Basketball-Trainer Franjo Lukenda und die BG Dorsten können aufatmen. © Joachim Lücke
Basketball

Paukenschlag in der Regionalliga West: Vorletzter könnte Meister werden

Das Präsidium des Westdeutschen Basketballverbandes hat den Fahrplan für die weitere Saison bekanntgegeben. Sowohl der BSV Wulfen als auch die BG Dorsten können erleichtert sein.

Das Präsidium des Westdeutschen Basketballverbandes (WBV) ist zu einer Entscheidung bezüglich des Fahrplans der Restsaison gekommen: Der BSV Wulfen und die BG Dorsten dürfen sich freuen.

Die Entscheidung des WBV wird für erleichterte Gesichter sowohl beim BSV Wulfen als auch bei der BG Dorsten sorgen: In der laufenden Spielzeit 2020/21 wird es keine Absteiger geben. Zudem wird die Saison in einer Einfachrunde ausgetragen. Das bedeutet, dass die Rückspiele entfallen.

Die Saison soll am 5. März 2021 aufgenommen werden. „Ob das am Ende so eintritt, wird man sehen“, sagt BSV-Vorsitzender Christoph Winck. Der Fahrplan steht aber erst einmal.

BG hat doppelten Grund zur Freude – Heimspiel im Derby

Die BG Dorsten hat sogar doppelten Grund zur Freude: Nicht nur kann der Tabellendrittletzte, der in der laufenden Spielzeit erst zwei Siege holte und fünf Pleiten kassierte, nicht mehr absteigen. Als einziges Team der Regionalliga West darf die BG auch sieben seiner zwölf Spiele zu Hause austragen. Anders hat der WBV das nicht mehr gelöst bekommen. Die BG Hagen spielt dafür fünfmal zu Hause und siebenmal auswärts.

Alle anderen Teams treten sechsmal auswärts und sechsmal zu Hause an. Das Derby gegen den BSV Wulfen dürfen die Dorstener ebenfalls in der heimischen Kia-Baumann-Arena austragen.

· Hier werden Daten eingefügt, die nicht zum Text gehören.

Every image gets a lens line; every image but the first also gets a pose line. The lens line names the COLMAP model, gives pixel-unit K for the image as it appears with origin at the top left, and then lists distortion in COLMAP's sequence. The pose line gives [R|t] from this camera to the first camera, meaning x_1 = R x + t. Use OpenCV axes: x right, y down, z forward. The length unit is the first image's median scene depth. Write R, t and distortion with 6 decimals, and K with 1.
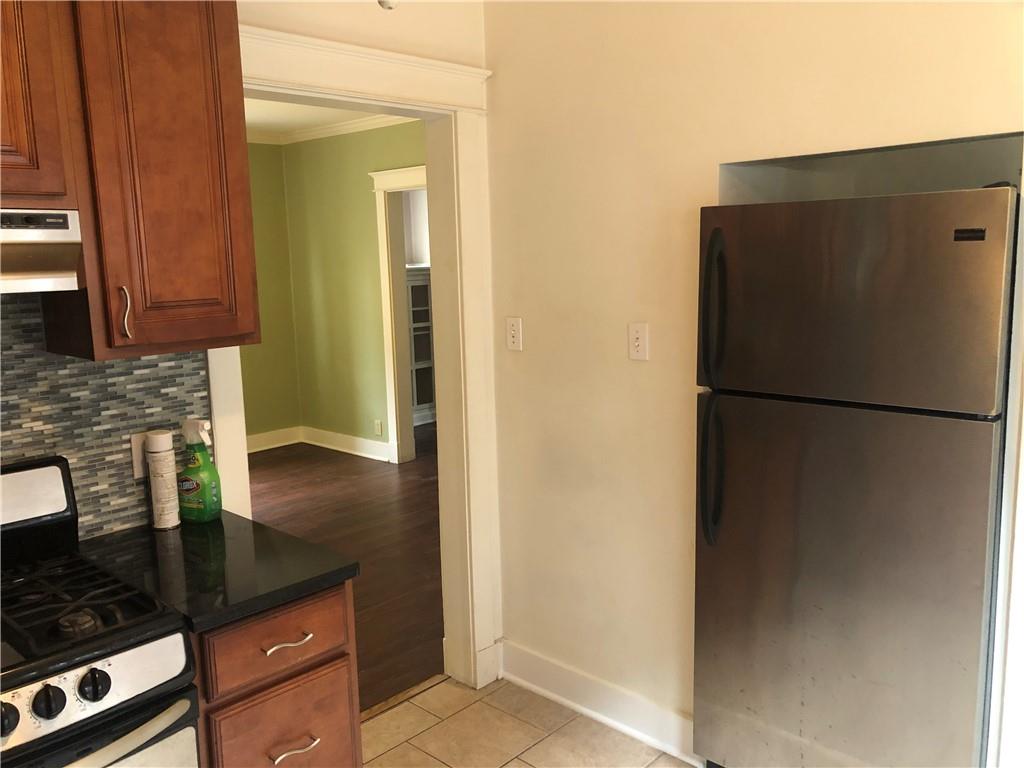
lens RADIAL K [[840.1, 0, 506.1], [0, 840.1, 378.5], [0, 0, 1]] dist [0.014009, -0.002413]
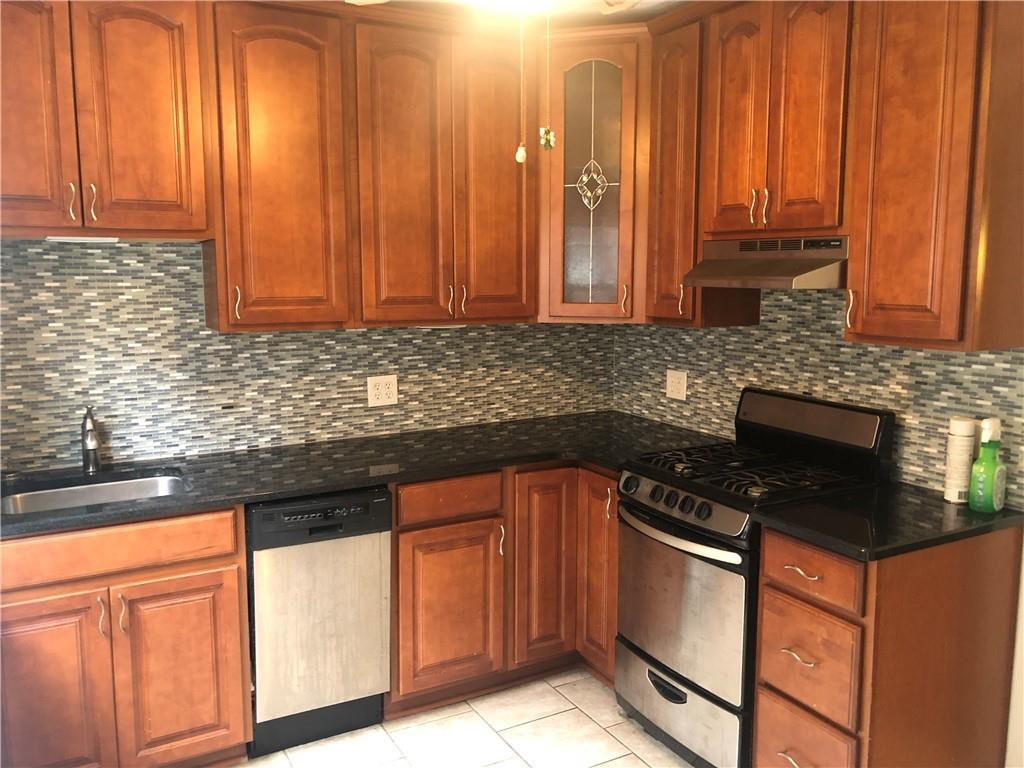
lens RADIAL K [[840.1, 0, 506.1], [0, 840.1, 378.5], [0, 0, 1]] dist [0.014009, -0.002413]
pose [[-0.294097, 0.155746, -0.943001, 0.876514], [-0.132190, 0.970524, 0.201518, -0.144545], [0.946590, 0.183921, -0.264840, 0.719132]]
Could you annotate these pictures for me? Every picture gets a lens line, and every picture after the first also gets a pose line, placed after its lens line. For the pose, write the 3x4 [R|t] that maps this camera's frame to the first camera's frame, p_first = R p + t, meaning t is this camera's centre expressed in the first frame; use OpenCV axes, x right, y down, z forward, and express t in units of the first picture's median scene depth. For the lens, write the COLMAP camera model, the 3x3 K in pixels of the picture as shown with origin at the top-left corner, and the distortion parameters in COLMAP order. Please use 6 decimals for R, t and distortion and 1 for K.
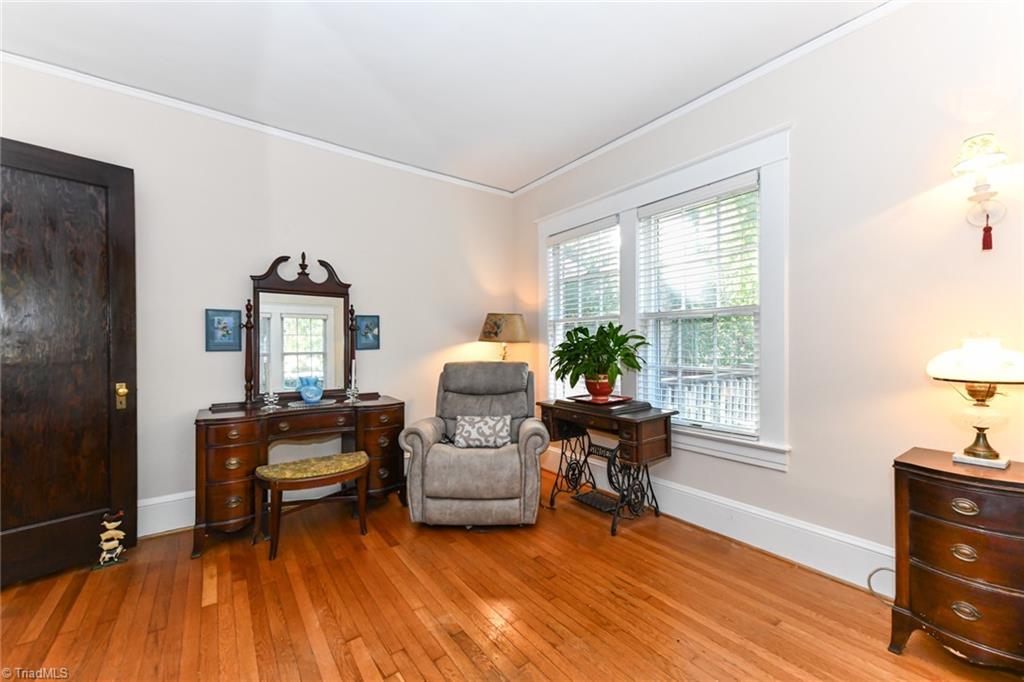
lens RADIAL K [[408.4, 0, 516.8], [0, 408.4, 346.7], [0, 0, 1]] dist [0.013913, -0.000071]
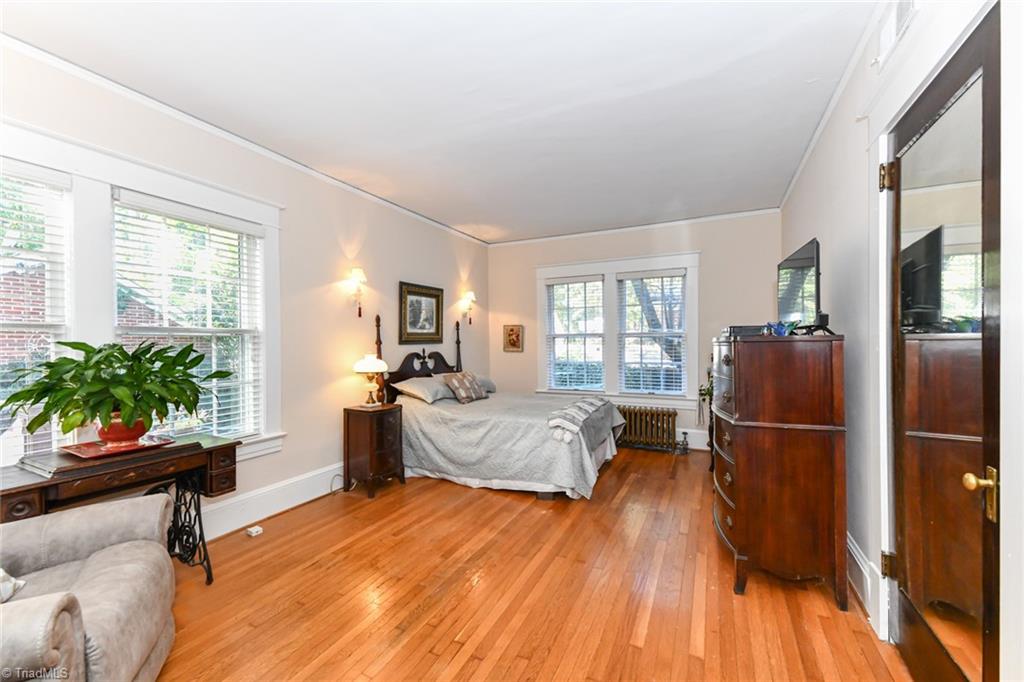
lens RADIAL K [[408.4, 0, 512.7], [0, 408.4, 341.6], [0, 0, 1]] dist [0.013913, -0.000071]
pose [[-0.450154, 0.004395, 0.892940, -1.339332], [0.011390, 0.999935, 0.000820, -0.086533], [-0.892878, 0.010540, -0.450175, 1.273909]]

Der BSV Wulfen und die BG Dorsten könnten noch Meister werden

Auch der BSV darf sich freuen. Vier Spiele absolvierten die Wulfener bislang, von denen sie jedes verloren. In die restlichen acht Spiele kann der junge Wulfener Kader, momentan Tabellenletzter, also ohne Druck gehen – auch in der kommenden Saison wird der BSV in der 1. Regionalliga spielen.

Sofern er denn nicht Meister wird. Klingt nicht nur überraschend, ist es auch. Der WBV hat sich nämlich auch auf eine Playoff-Regel nach der Meisterschaftsrunde geeinigt. Demnach spielen die ersten zwölf um die Meisterschaft. Das bedeutet: Verlässt der BSV den letzten Rang, könnte er in der Theorie noch Meister werden.

Die ersten vier in der Tabelle sind nach dem Modell, das nun verabschiedet wurde, für das Viertelfinale der Playoffs gesetzt. Ihre vier Gegner werden in Duellen der Mannschaften zwischen Platz fünf und zwölf gesucht. Genauere Regelungen zu diesem Playoff-Modus möchte der WBV in der kommenden Woche bekanntgeben.

BG-Trainer Franjo Lukenda ist erfreut über den Fahrplan des WBV. „Der Verband hat das Beste aus der Situation gemacht“, sagt er. Dadurch, dass es keine Absteiger gibt und danach Playoffs gespielt werden, werde den Teams Zeit gegeben, sich einzuspielen. „Das erhöht die sportliche Attraktivität der Spiele in der heißen Phase.“

Der Druck ist vom Kessel

Außerdem sei es für die Gesundheit der Spieler förderlich, dass die Alles-oder-Nichts-Spiele um den Abstieg entfallen. „Spieler mit leichter Symptomatik sollen zu Hause bleiben. Nun stelle man sich aber vor, am letzten Spieltag hat ein Spieler des Letzten Symptome“, erklärt der BG-Trainer. Der Verein könnte auf die Idee kommen, auf den Spieler zurückgreifen, um den Abstieg zu verhindern. Dieser Druck sei nun weg.